Department of Urology, Peking University First Hospital, Beijing, China.
Institute of Urology, Peking University, Beijing, China.
Cancer Med. 2017 Sep;6(9):2131-2141. doi: 10.1002/cam4.1134. Epub 2017 Aug 4.
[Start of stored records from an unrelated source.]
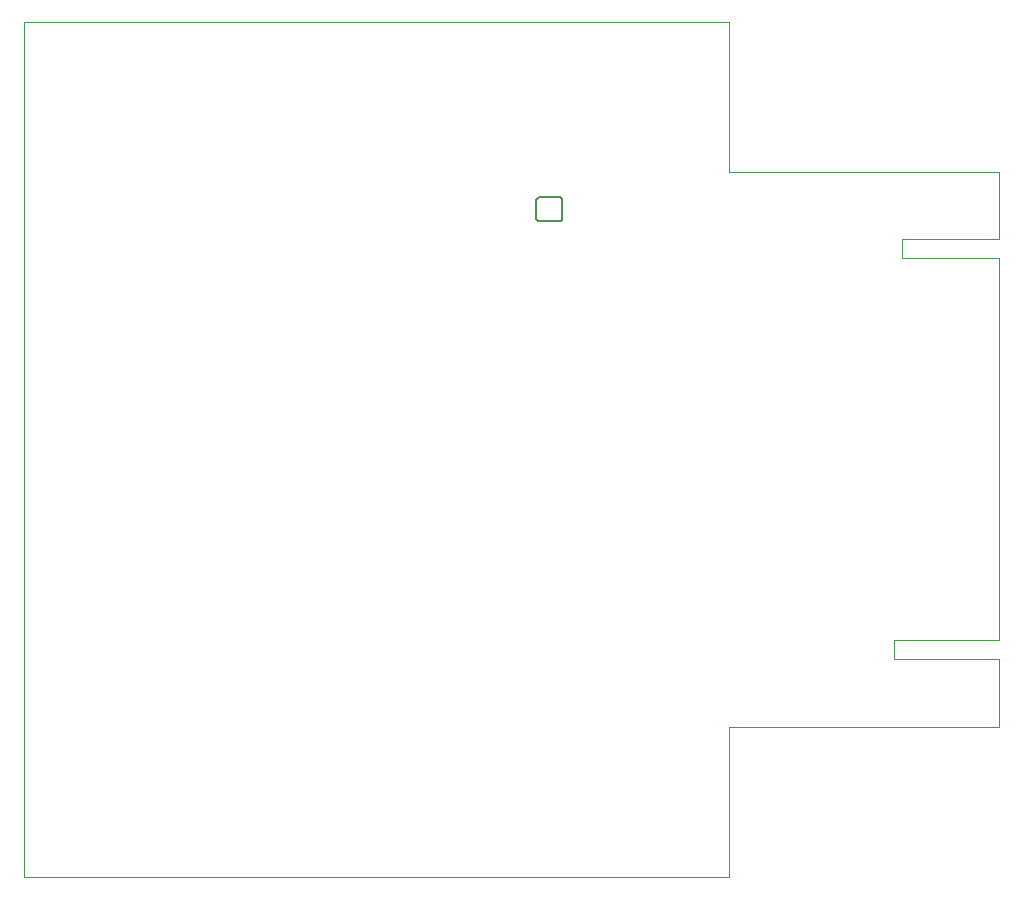
<source format=gbo>
G75*
%MOIN*%
%OFA0B0*%
%FSLAX24Y24*%
%IPPOS*%
%LPD*%
%AMOC8*
5,1,8,0,0,1.08239X$1,22.5*
%
%ADD10C,0.0000*%
%ADD11C,0.0060*%
D10*
X000100Y000100D02*
X023600Y000100D01*
X023600Y005100D01*
X032600Y005100D01*
X032600Y007350D01*
X029100Y007350D01*
X029100Y007975D01*
X032600Y007975D01*
X032600Y020725D01*
X029350Y020725D01*
X029350Y021350D01*
X032600Y021350D01*
X032600Y023600D01*
X023600Y023600D01*
X023600Y028600D01*
X000100Y028600D01*
X000100Y000100D01*
D11*
X017285Y021956D02*
X017915Y021956D01*
X017915Y021955D02*
X017934Y021955D01*
X017953Y021959D01*
X017971Y021965D01*
X017987Y021974D01*
X018002Y021987D01*
X018014Y022001D01*
X018024Y022018D01*
X018030Y022036D01*
X018034Y022054D01*
X018033Y022055D02*
X018033Y022645D01*
X018034Y022645D02*
X018030Y022664D01*
X018024Y022681D01*
X018014Y022698D01*
X018002Y022712D01*
X017987Y022724D01*
X017971Y022734D01*
X017953Y022740D01*
X017934Y022744D01*
X017915Y022744D01*
X017285Y022744D01*
X017266Y022744D01*
X017247Y022740D01*
X017229Y022734D01*
X017213Y022724D01*
X017198Y022712D01*
X017186Y022698D01*
X017176Y022681D01*
X017170Y022664D01*
X017166Y022645D01*
X017167Y022645D02*
X017167Y022055D01*
X017166Y022055D02*
X017170Y022036D01*
X017176Y022019D01*
X017186Y022002D01*
X017198Y021988D01*
X017213Y021976D01*
X017229Y021966D01*
X017247Y021960D01*
X017266Y021956D01*
X017285Y021956D01*
M02*

</source>
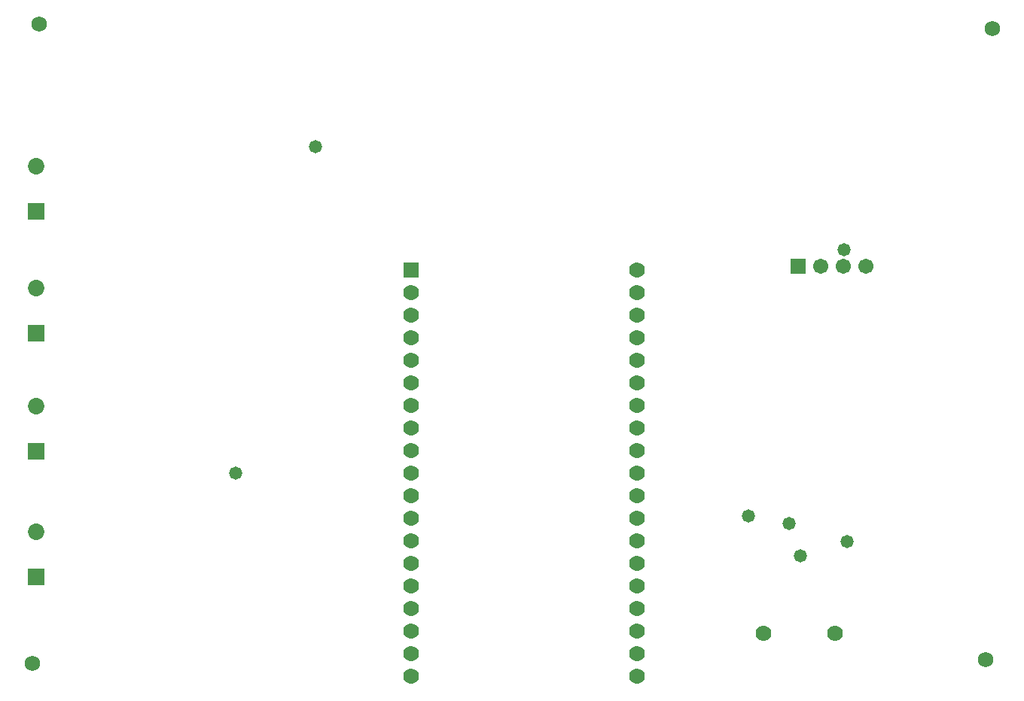
<source format=gbs>
G04*
G04 #@! TF.GenerationSoftware,Altium Limited,CircuitStudio,1.5.2 (30)*
G04*
G04 Layer_Color=8150272*
%FSLAX25Y25*%
%MOIN*%
G70*
G01*
G75*
%ADD48C,0.07001*%
%ADD49C,0.06800*%
%ADD50C,0.07296*%
%ADD51R,0.07296X0.07296*%
%ADD52R,0.06942X0.06942*%
%ADD53C,0.06942*%
%ADD54R,0.06706X0.06706*%
%ADD55C,0.06706*%
%ADD56C,0.05800*%
D48*
X479724Y192126D02*
D03*
X448228D02*
D03*
D49*
X124409Y178740D02*
D03*
X127500Y462000D02*
D03*
X549500Y460000D02*
D03*
X546457Y180315D02*
D03*
D50*
X126106Y292685D02*
D03*
Y237185D02*
D03*
Y345185D02*
D03*
Y399185D02*
D03*
D51*
Y272685D02*
D03*
Y217185D02*
D03*
Y325185D02*
D03*
Y379185D02*
D03*
D52*
X292126Y352992D02*
D03*
D53*
Y342992D02*
D03*
Y172992D02*
D03*
Y332992D02*
D03*
Y322992D02*
D03*
Y312992D02*
D03*
Y302992D02*
D03*
Y292992D02*
D03*
Y282992D02*
D03*
Y272992D02*
D03*
Y262992D02*
D03*
Y252992D02*
D03*
Y242992D02*
D03*
Y232992D02*
D03*
Y222992D02*
D03*
Y212992D02*
D03*
Y202992D02*
D03*
Y192992D02*
D03*
Y182992D02*
D03*
X392126Y352992D02*
D03*
Y342992D02*
D03*
Y332992D02*
D03*
Y322992D02*
D03*
Y312992D02*
D03*
Y302992D02*
D03*
Y292992D02*
D03*
Y282992D02*
D03*
Y272992D02*
D03*
Y262992D02*
D03*
Y252992D02*
D03*
Y242992D02*
D03*
Y232992D02*
D03*
Y222992D02*
D03*
Y212992D02*
D03*
Y202992D02*
D03*
Y192992D02*
D03*
Y182992D02*
D03*
Y172992D02*
D03*
D54*
X463386Y354724D02*
D03*
D55*
X473386D02*
D03*
X483386D02*
D03*
X493386D02*
D03*
D56*
X441700Y244000D02*
D03*
X485200Y232700D02*
D03*
X483900Y362000D02*
D03*
X214500Y263000D02*
D03*
X250008Y407661D02*
D03*
X464500Y226600D02*
D03*
X459400Y240800D02*
D03*
M02*

</source>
Von Hippel-Lindau (VHL) disease is a rare autosomal dominant cancer syndrome caused by alterations of VHL gene. Patients are predisposed to develop pheochromocytomas and solid or cystic tumors of the central nervous system, kidney, pancreas, and retina. Remarkable phenotypic heterogeneity exits in organ involvement and tumor onset age between and within VHL families. However, no reliable markers have been found to predict the age-related tumor risks in VHL patients. A large Chinese cohort composed of 300 VHL patients and 92 healthy family controls was enrolled in our study. Blood relative telomere length was measured in 184 patients and all the controls available for genomic DNA samples. Age-related risks for the five major VHL-associated tumors were evaluated using Kaplan-Meier plots and Cox regression analysis. Differences in clinical phenotype were observed between Chinese cohort and the United Kingdom cohort. VHL patients showed significantly shorter telomere length than healthy family controls(P = 0.0183), and a positive correlation was found between telomere length and onset age of the five major tumors, respectively. Moreover, patients in the shorter telomere group (age-adjusted telomere length ≤ 0.44) suffered higher age-related risks for VHL-associated central nervous system hemangioblastomas (HR: 1.879, P = 0.004), renal cell carcinoma (HR: 2.126, P = 0.002) and pancreatic cyst and neuroendocrine tumors (HR: 2.093, P = 0.001). These results indicate that blood shorter telomere length is a new biomarker for age-related tumor risks in VHL patients, which will be crucial to genetic counseling and future research about the role of telomere shortening in the pathogenesis of VHL-associated tumors.
希佩尔-林道(VHL)病是一种罕见的常染色体显性遗传癌症综合征,由 VHL 基因突变引起。患者易发生嗜铬细胞瘤以及中枢神经系统、肾脏、胰腺和视网膜的实体或囊性肿瘤。VHL 家系内和家系间的器官受累和肿瘤发病年龄存在显著的表型异质性。然而,目前尚未发现可靠的标志物来预测 VHL 患者的年龄相关肿瘤风险。我们的研究纳入了一个由 300 名 VHL 患者和 92 名健康家族对照组成的大型中国队列。对 184 名患者和所有可获得基因组 DNA 样本的对照者进行了血液相对端粒长度测量。使用 Kaplan-Meier 图和 Cox 回归分析评估了 5 种主要 VHL 相关肿瘤的年龄相关风险。中国队列与英国队列的临床表型存在差异。VHL 患者的端粒长度明显短于健康家族对照者(P=0.0183),并且端粒长度与 5 种主要肿瘤的发病年龄呈正相关。此外,端粒较短组(校正年龄后的端粒长度≤0.44)的患者发生 VHL 相关中枢神经系统血管母细胞瘤(HR:1.879,P=0.004)、肾细胞癌(HR:2.126,P=0.002)和胰腺囊肿和神经内分泌肿瘤的年龄相关风险更高(HR:2.093,P=0.001)。这些结果表明,血液端粒较短是 VHL 患者年龄相关肿瘤风险的一个新的生物标志物,这对于遗传咨询和未来关于端粒缩短在 VHL 相关肿瘤发病机制中的作用的研究至关重要。